My understanding of social media has undergone a considerable change over the years. I made my first Orkut account at the age of 17. In the absence of any explicit prescriptions of how social media was to be used, I took cues from my peer groups. There seemed to be an unsaid consensus that while social media was meant for connecting with networks of people, being “too earnest” or “oversharing” was to be eschewed at all costs. Expressing political opinions was “uncool”, for it meant that one was taking these spaces “too seriously”. After all, social media was meant to be an escape from the issues of the “real” world.

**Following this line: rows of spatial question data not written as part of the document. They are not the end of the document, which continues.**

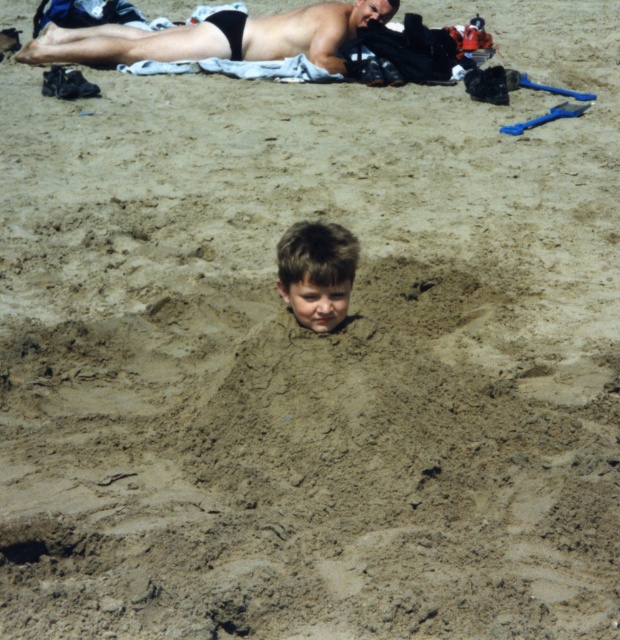
You are a photographer taking a picture of the beach scene. You notice the smooth tan skin at upper center and the light brown hair at center. Which one is positioned higher in the image?

The smooth tan skin at upper center is positioned higher than the light brown hair at center.

You are a photographer standing at the edge of the beach. You want to take a photo that includes both the smooth tan skin at upper center and the light brown hair at center. Given their distance apart, will you need to zoom in or zoom out to ensure both are in the frame?

The smooth tan skin at upper center and light brown hair at center are 15.94 feet apart. To include both in the frame, you would need to zoom out to widen the field of view.

Looking at this image, you are a photographer trying to capture a candid shot of the two people in the beach scene. You notice the smooth tan skin at upper center and the light brown hair at center. Which one is positioned more to the left side of the image?

The smooth tan skin at upper center is positioned more to the left side of the image than the light brown hair at center.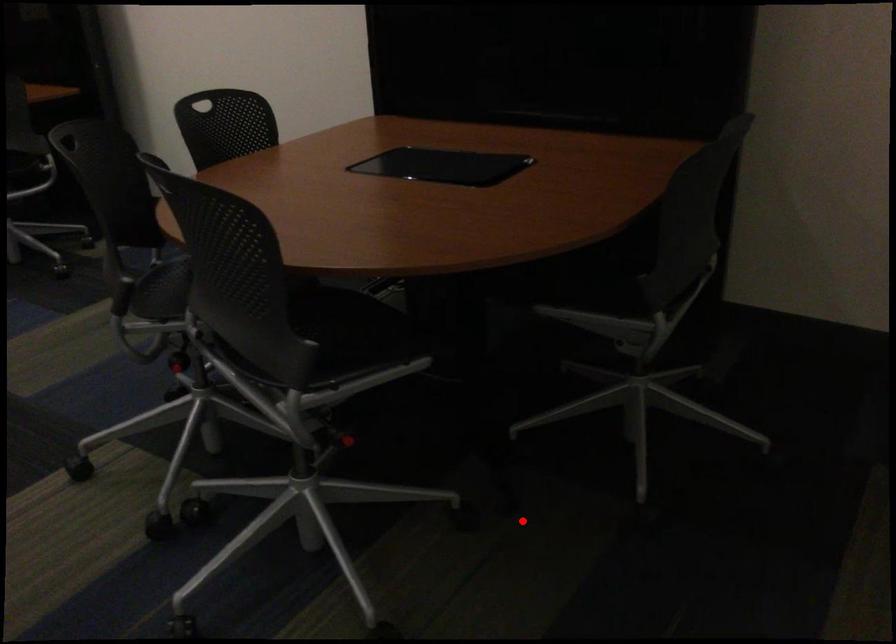
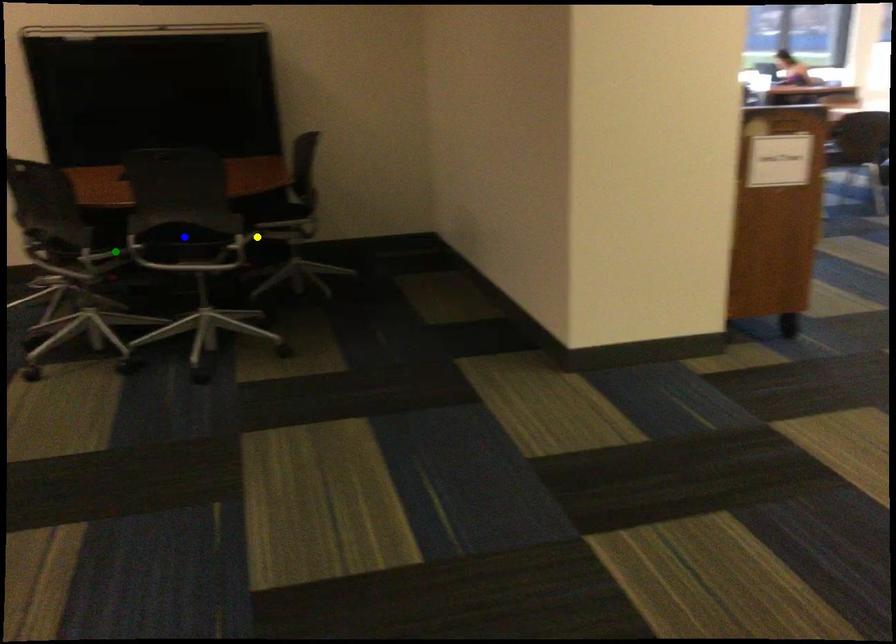
Question: I am providing you with two images of the same scene from different viewpoints. A red point is marked on the first image. You are given multiple points on the second image. Which point in image 2 represents the same 3d spot as the red point in image 1?

Choices:
 (A) green point
 (B) yellow point
 (C) blue point

Answer: (B)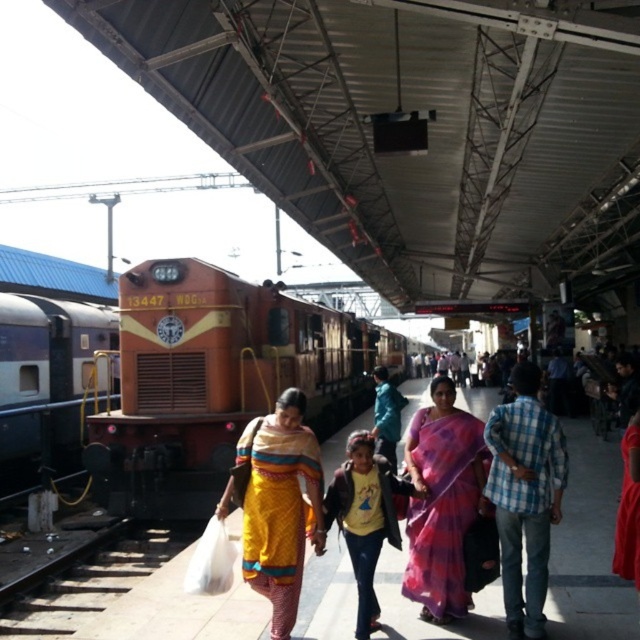
Consider the image. Is matte orange train at left positioned in front of pink silk saree at center?

No, matte orange train at left is further to the viewer.

Who is shorter, matte orange train at left or pink silk saree at center?

With less height is pink silk saree at center.

Image resolution: width=640 pixels, height=640 pixels. What are the coordinates of `matte orange train at left` in the screenshot? It's located at (52, 349).

This screenshot has width=640, height=640. Identify the location of matte orange train at left. (52, 349).

Is yellow silk saree at center bigger than yellow cotton shirt at center?

Correct, yellow silk saree at center is larger in size than yellow cotton shirt at center.

From the picture: Does yellow silk saree at center appear on the left side of yellow cotton shirt at center?

In fact, yellow silk saree at center is to the right of yellow cotton shirt at center.

Is point (600, 525) closer to camera compared to point (330, 516)?

That is False.

Where is `yellow silk saree at center`? The image size is (640, 640). yellow silk saree at center is located at coordinates (588, 545).

Between point (268, 522) and point (365, 508), which one is positioned behind?

Point (365, 508)

Identify the location of yellow printed sari at center. (280, 506).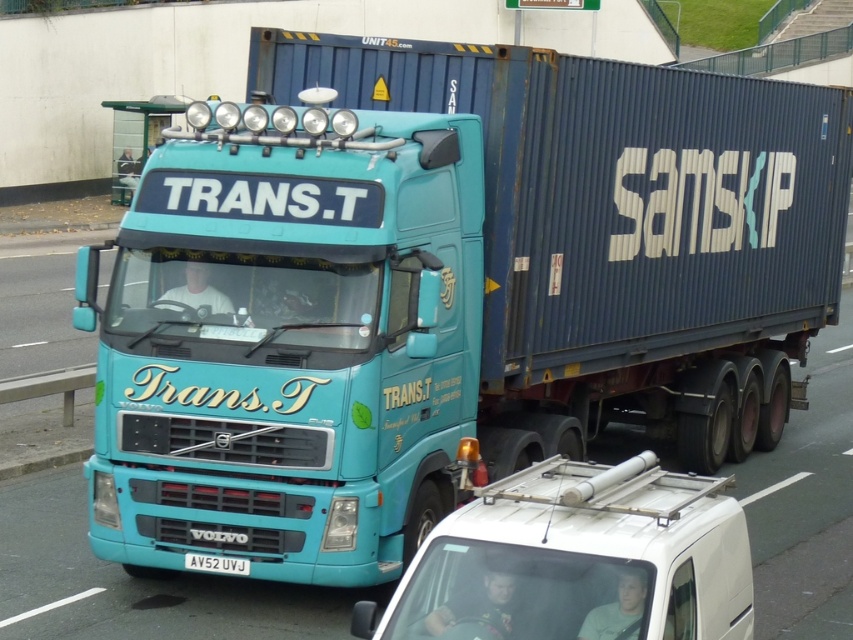
Question: Is white matte van at center thinner than white plastic license plate at center?

Choices:
 (A) yes
 (B) no

Answer: (B)

Question: Does white matte van at center appear under white plastic license plate at center?

Choices:
 (A) yes
 (B) no

Answer: (B)

Question: Does white matte van at center have a larger size compared to white plastic license plate at center?

Choices:
 (A) yes
 (B) no

Answer: (A)

Question: Which point is closer to the camera taking this photo?

Choices:
 (A) (189, 557)
 (B) (622, 584)

Answer: (B)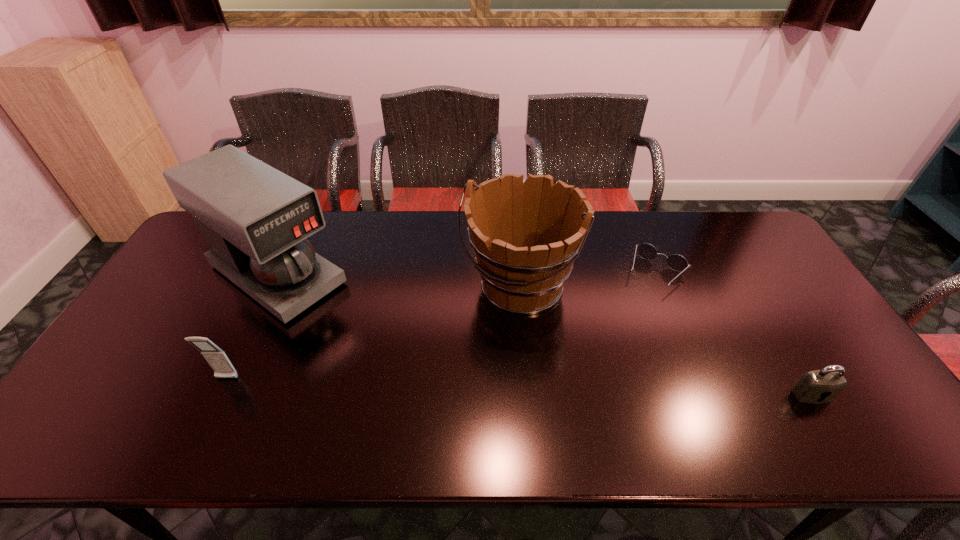
Locate an element on the screen. This screenshot has height=540, width=960. vacant point located between the fourth object from left to right and the nearest object is located at coordinates (733, 334).

At what (x,y) coordinates should I click in order to perform the action: click on empty space between the shortest object and the fourth farthest object. Please return your answer as a coordinate pair (x, y). This screenshot has height=540, width=960. Looking at the image, I should click on (442, 326).

This screenshot has height=540, width=960. Find the location of `object that is the closest to the second nearest object`. object that is the closest to the second nearest object is located at coordinates (255, 219).

Identify which object is the third closest to the wine bucket. Please provide its 2D coordinates. Your answer should be formatted as a tuple, i.e. [(x, y)], where the tuple contains the x and y coordinates of a point satisfying the conditions above.

[(821, 386)]

Find the location of a particular element. free spot that satisfies the following two spatial constraints: 1. on the back side of the third object from right to left; 2. on the left side of the spectacles is located at coordinates (517, 273).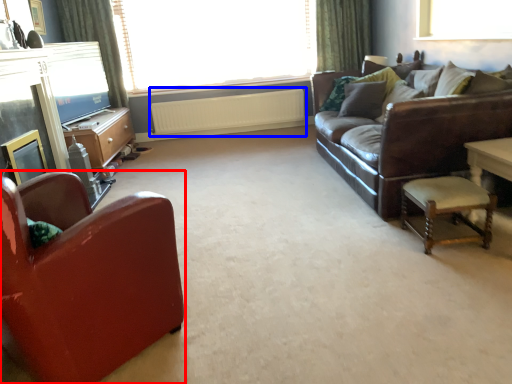
Question: Which object is closer to the camera taking this photo, chair (highlighted by a red box) or radiator (highlighted by a blue box)?

Choices:
 (A) chair
 (B) radiator

Answer: (A)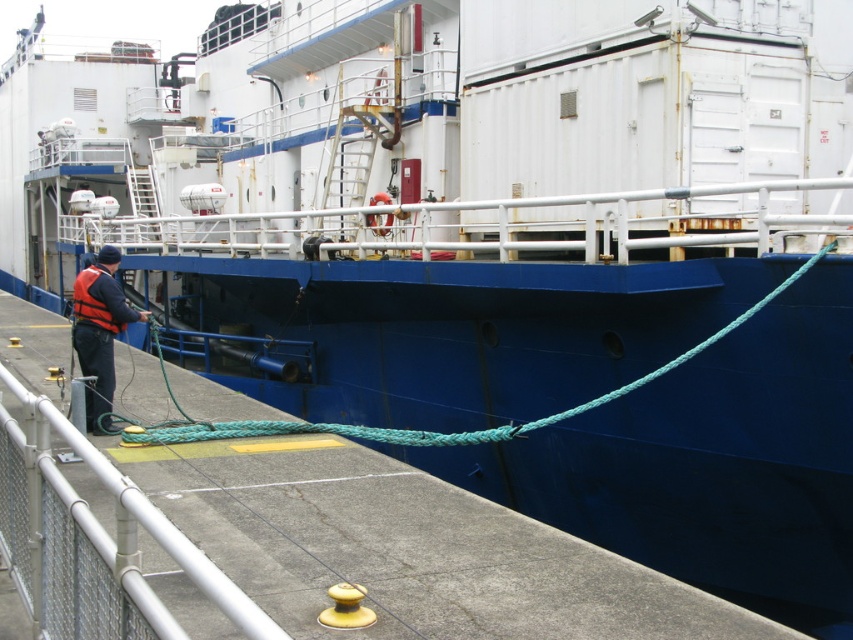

…in the absence of discussions that focused on such forms of violence, I learned to dismiss the violence and my subsequent distress as not being “real”.
However, such an understanding of social media left some questions unanswered. Why was my inbox full of lewd messages from strangers? Why was the content of a lot of Orkut groups full of rape jokes? Within a few months of making my online presence felt, I got called a “slut” by a commentator on the comments thread of an online news article. In response to the news article, I had commented that women had the right to do sex work as a profession. Some of my fellow commentators had not only retaliated with name calling; one of them even told me that I deserved to be raped so that I could understand the implications of what I had said. This incident was distressing, to say the least. However, in the absence of discussions that focused on such forms of violence, I learned to dismiss the violence and my subsequent distress as not being “real”.
This was prior to my discovering and embracing feminist politics. I had heard about feminism as a teenager but my understanding was mostly informed by the same old stereotypes that one continues to find in mainstream media representations of feminism. I had dismissed the feminist movement as being redundant and as being “too angry” even before I had sufficiently engaged with it.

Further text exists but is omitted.